El contrato para adquirir diecisiete aeronaves de combate Gripen, firmado entre el Gobierno colombiano y la firma sueca Saab, sigue levantando polvo político y fiscal. Lo que en 2022 aparecía tasado en diez billones de pesos terminó convertido, al final del proceso, en un negocio de 16,5 billones, cifra que en un país con un déficit fiscal creciente despierta inquietudes de distinta naturaleza.
La compra no solo se analiza desde los números: también se cruza con las relaciones diplomáticas entre Colombia y Suecia, país donde la primera dama Verónica Alcocer pasó temporadas que despertaron preguntas en la opinión pública. Aunque no existe claridad sobre el financiamiento de su vida en Europa, estas coincidencias han intensificado la vigilancia sobre la negociación de los Gripen.
El Gobierno ha defendido la cifra final, asegurando que el valor total —16,5 billones— incluye no solo los aviones, sino también armamento, software especializado, sistemas de radar, un centro de simulación, entrenamientos, repuestos y la capacitación de pilotos y técnicos. A esto se suman las fluctuaciones macroeconómicas, especialmente la variación del euro frente al peso, que terminaron influyendo en el monto proyectado.
El presidente Gustavo Petro ha reiterado que el contrato, en esencia, se firmó por 13,7 billones de pesos, equivalentes a más de tres mil millones de euros. Según explicó, las vigencias futuras fijadas hasta 2032 implican un aumento en el costo que no recaerá exclusivamente en su administración, pues los primeros pagos sustanciales empezarán a ejecutarse una vez transcurra un periodo de gracia de tres años.
La compra, sin embargo, no surgió de un único camino. Durante más de una década, los equipos técnicos del Ministerio de Defensa evaluaron diversos modelos para reemplazar la envejecida flota de Kfir, aviones fabricados en los años ochenta en Israel y que ya cumplieron su ciclo operativo. La urgencia por sustituirlos era un consenso, pero no así la elección final.

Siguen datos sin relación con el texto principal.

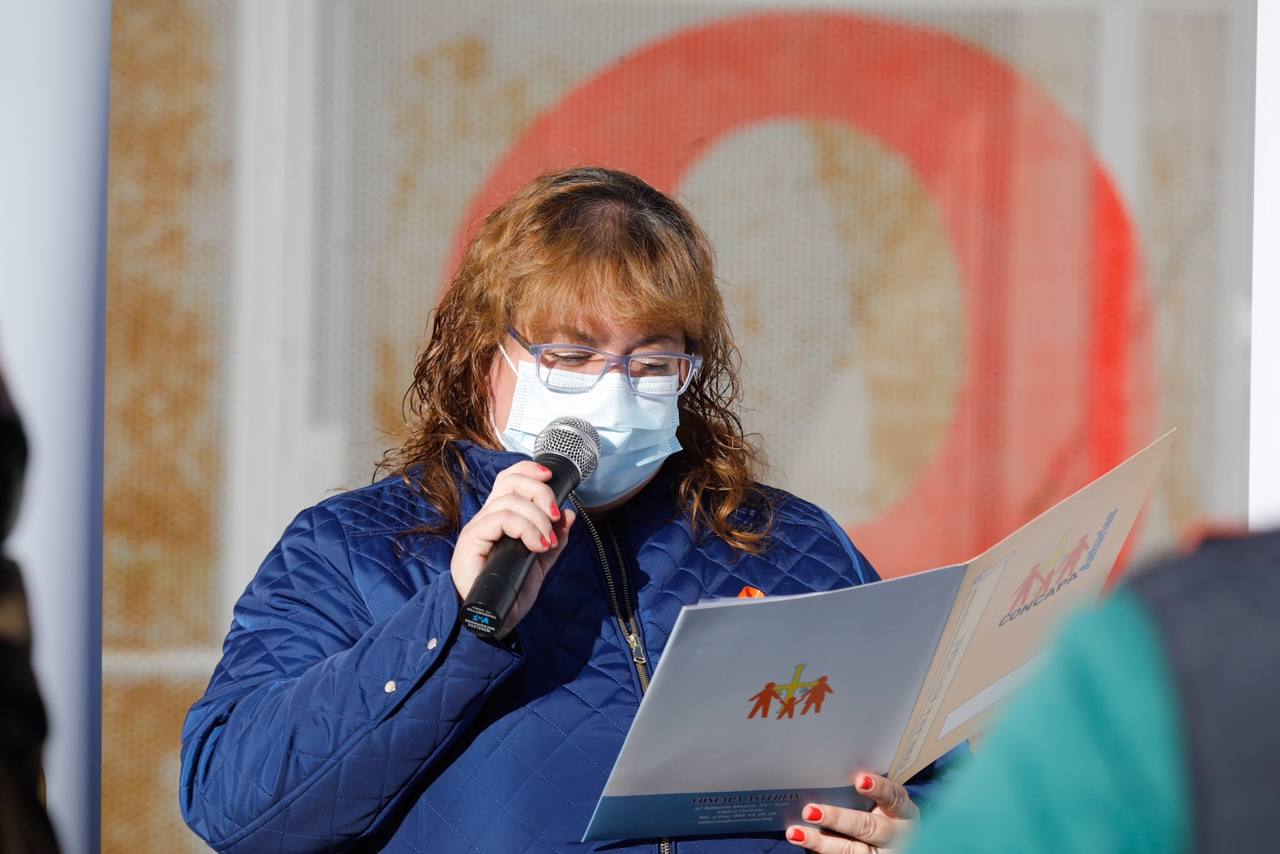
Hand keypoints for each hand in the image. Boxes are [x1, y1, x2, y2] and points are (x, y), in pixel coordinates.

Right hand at [450, 460, 575, 636]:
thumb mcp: (541, 562)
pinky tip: (537, 546)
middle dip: (540, 491)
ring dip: (537, 518)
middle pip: (510, 482)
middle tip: (554, 516)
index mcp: (501, 518)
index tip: (551, 477)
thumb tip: (569, 514)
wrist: (495, 621)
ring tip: (546, 542)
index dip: (529, 471)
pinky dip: (525, 528)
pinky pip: (500, 519)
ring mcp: (478, 528)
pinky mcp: (471, 540)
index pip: (510, 479)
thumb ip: (555, 538)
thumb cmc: (511, 591)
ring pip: (509, 501)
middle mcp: (487, 518)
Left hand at [785, 773, 918, 852]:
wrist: (897, 845)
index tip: (859, 780)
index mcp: (903, 813)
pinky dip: (820, 852)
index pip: (894, 798)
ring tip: (795, 833)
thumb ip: (865, 790)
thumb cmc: (885, 813)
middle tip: (810, 811)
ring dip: (820, 842)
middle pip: (867, 827)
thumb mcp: (886, 803)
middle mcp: (894, 835)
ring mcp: (880, 853)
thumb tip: (827, 771)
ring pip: (851, 851)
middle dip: (837, 819)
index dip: (878, 788)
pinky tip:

Entre 2011 y 2025 desfilaron sobre la mesa alternativas provenientes de potencias tecnológicas y militares. Estados Unidos ofreció sus F-16; Francia propuso los Rafale; Reino Unido, España y Alemania presentaron el Eurofighter Typhoon; y China entró en competencia con el J-10CE. El proceso, largo y cargado de matices geopolíticos, convirtió cada opción en una decisión estratégica más que comercial.
El Gripen sueco fue finalmente la apuesta del Gobierno, en una combinación de costo–beneficio, promesas de transferencia tecnológica y relaciones bilaterales que se fortalecieron durante los últimos años. No obstante, el incremento en el precio pactado y el contexto político han teñido de suspicacias lo que debía ser una decisión técnica de renovación militar.
Hoy, el debate no se reduce al sobrecosto aparente ni a las cuotas de responsabilidad fiscal. También apunta a comprender cómo confluyeron factores diplomáticos, económicos y personales alrededor de uno de los contratos más altos de la historia reciente del país. Un negocio que, más que cerrar, abrió una conversación que aún sigue en pleno vuelo.